DIRECTIVE: Please edit the saved entries starting at the line that contains "Überblicks über veröffentliche" and ending at the line that contains "Unternehmensnachfolge", replacing "Motivation" with "Inspiration" and keeping every other line unchanged. Leave the pictures out of your answer.

Saved entries
╔══

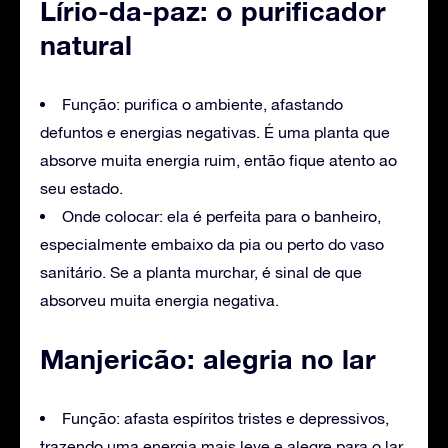
Lírio-da-paz: o purificador
natural
Função: purifica o ambiente, afastando
defuntos e energias negativas. É uma planta que
absorve muita energia ruim, então fique atento ao
seu estado.
Onde colocar: ela é perfeita para o banheiro,
especialmente embaixo da pia ou perto do vaso
sanitário. Se a planta murchar, é sinal de que
absorveu muita energia negativa.
Manjericão: alegria no lar
Função: afasta espíritos tristes e depressivos,
trazendo uma energia mais leve e alegre para o lar.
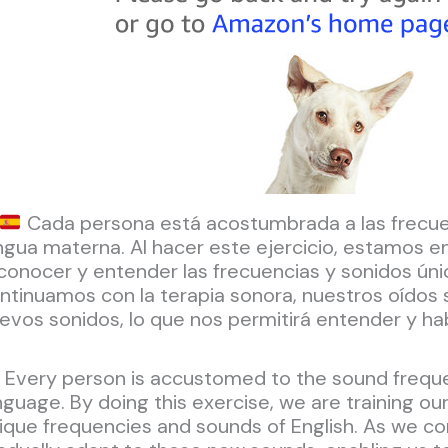
Cada persona está acostumbrada a las frecue
ngua materna. Al hacer este ejercicio, estamos 
conocer y entender las frecuencias y sonidos úni
ntinuamos con la terapia sonora, nuestros oídos
evos sonidos, lo que nos permitirá entender y hab
Every person is accustomed to the sound frequenc
nguage. By doing this exercise, we are training o
ique frequencies and sounds of English. As we con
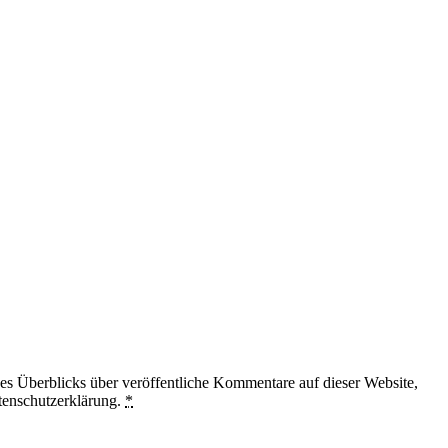
 Überblicks über veröffentliche Kommentare auf dieser Website,
tenschutzerklärung.
*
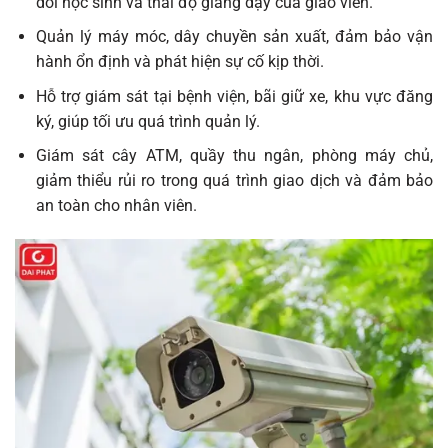
dõi học sinh và thái độ giảng dạy của giáo viên.
Quản lý máy móc, dây chuyền sản xuất, đảm bảo vận
hành ổn định và phát hiện sự cố kịp thời.
Hỗ trợ giám sát tại bệnh viện, bãi giữ xe, khu vực đăng
ký, giúp tối ưu quá trình quản lý.
Giám sát cây ATM, quầy thu ngân, phòng máy chủ,
giảm thiểu rủi ro trong quá trình giao dịch và đảm bảo
an toàn cho nhân viên.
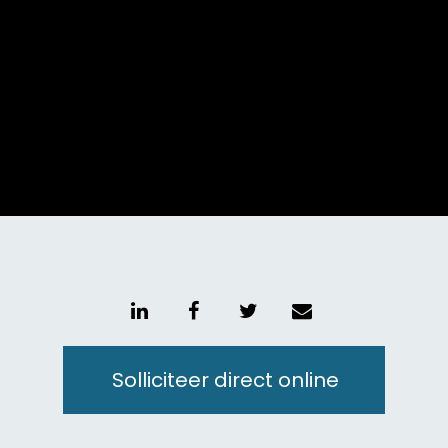
Unmute
Setting
Solliciteer direct online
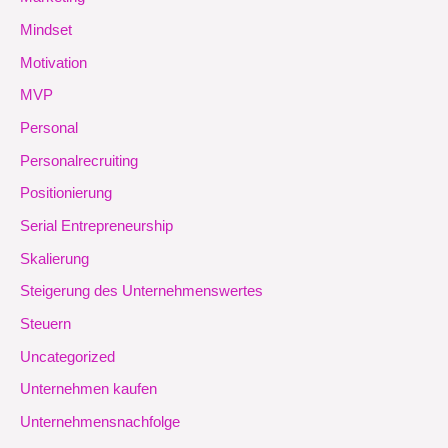
Mindset
Motivation
MVP
Personal
Personalrecruiting
Positionierung
Serial Entrepreneurship
Skalierung
Steigerung des Unternehmenswertes
Steuern
Uncategorized
Unternehmen kaufen
Unternehmensnachfolge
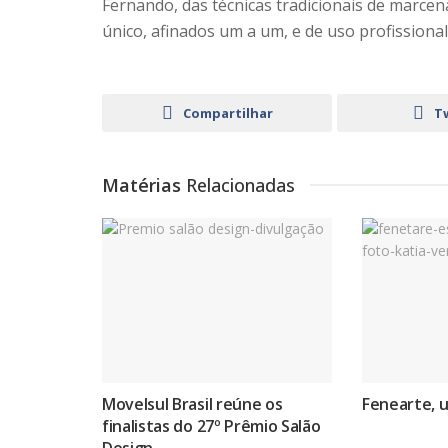
Fernando, das técnicas tradicionais de marcen
único, afinados um a um, e de uso profissional
Compartilhar
T
Matérias
Relacionadas
Movelsul Brasil reúne os
Fenearte, 
finalistas do 27º Prêmio Salão
Design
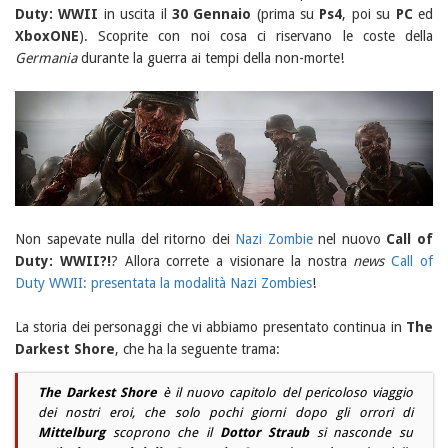
Duty: WWII
in uscita il
30 Gennaio
(prima su
Ps4
, poi su
PC
ed
XboxONE
). Scoprite con noi cosa ci riservano le coste della
Germania
durante la guerra ai tempi della non-morte!
Non sapevate nulla del ritorno dei
Nazi Zombie
nel nuovo
Call of
Duty: WWII?!
? Allora correte a visionare la nostra
news
Call of
Duty WWII: presentata la modalità Nazi Zombies
!
La storia dei personaggi che vi abbiamo presentato continua in
The
Darkest Shore
, che ha la seguente trama:
The Darkest Shore
è il nuovo capitolo del pericoloso viaggio
dei nostri eroi, che solo pochi giorni dopo gli orrori di
Mittelburg
scoprono che il
Dottor Straub
si nasconde su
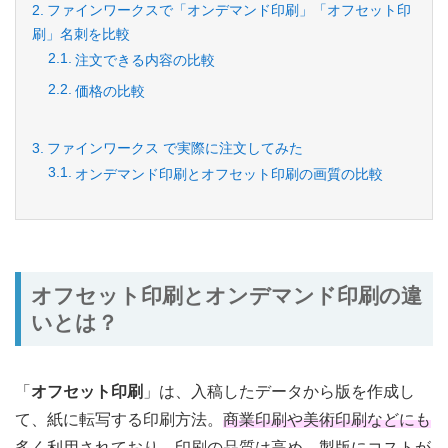
ファインワークスで「オンデマンド印刷」「オフセット印
刷」名刺を比較
注文できる内容の比較
価格の比較
ファインワークス で実際に注文してみた
オンデマンド印刷とオフセット印刷の画質の比較
オフセット印刷とオンデマンド印刷の違
いとは？
「
オフセット印刷
」は、入稿したデータから版を作成し
て、紙に転写する印刷方法。
商業印刷や美術印刷などにも
多く利用されており、印刷の品質は高め。
製版にコストが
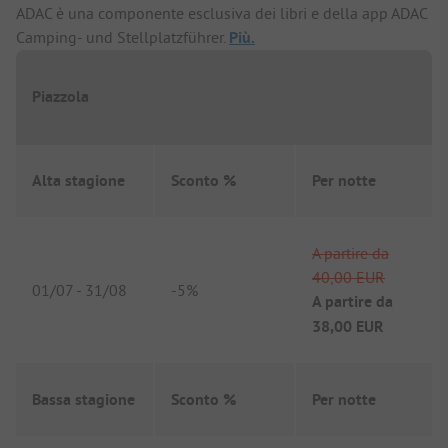
ADAC è una componente esclusiva dei libri e della app ADAC
Camping- und Stellplatzführer.
Più.
Piazzola
Alta stagione
Sconto %
Per notte
A partire da
40,00 EUR
01/07
-
31/08
-
5%
A partire da
38,00 EUR
Bassa stagione
Sconto %
Per notte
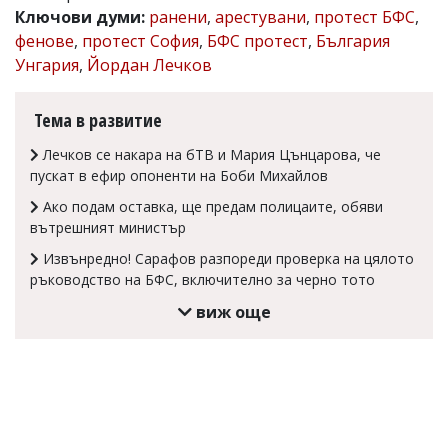
Ключови думи:
ранени
,
арестувани
,
протест БФС
,
Коментарите
фенове
,
протест София
,
БФС протест
,
България
под
статиите
Унгария
,
Йордан Лечков
се
въвеждат
от
Тема в развитие
читателите
и
Лечков се накара на бТВ и Мария Цънцарова, че
редакцията
пускат в ефир опоненти на Боби Михайлов
не
носи
Ако подам оставка, ще предам полицаите, обяви
отговорност
вътрешният министър
за
тях!
Извънредно! Сарафов разпореди проверка на цялото
Ако
ръководство на БФС, включително за черно тото
откриете
виж още
обиден
за
вас
коментар,
моля
сигнализирайте
ни!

╚══

TASK RESPONSE:
 Überblicks über veröffentliche Kommentare auf dieser Website,
tenschutzerklärung.
*
dõi học sinh và thái độ giảng dạy của giáo viên.
Quản lý máy móc, dây chuyền sản xuất, đảm bảo vận
hành ổn định và phát hiện sự cố kịp thời.
Hỗ trợ giám sát tại bệnh viện, bãi giữ xe, khu vực đăng
ký, giúp tối ưu quá trình quản lý.
Giám sát cây ATM, quầy thu ngân, phòng máy chủ,
giảm thiểu rủi ro trong quá trình giao dịch và đảm bảo
an toàn cho nhân viên.
Unmute
Setting
Solliciteer direct online
Mindset
Inspiration
MVP
Personal
Personalrecruiting
Positionierung
Serial Entrepreneurship
Skalierung
Steigerung des Unternehmenswertes
Steuern
Uncategorized
Unternehmen kaufen
Unternehmensnachfolge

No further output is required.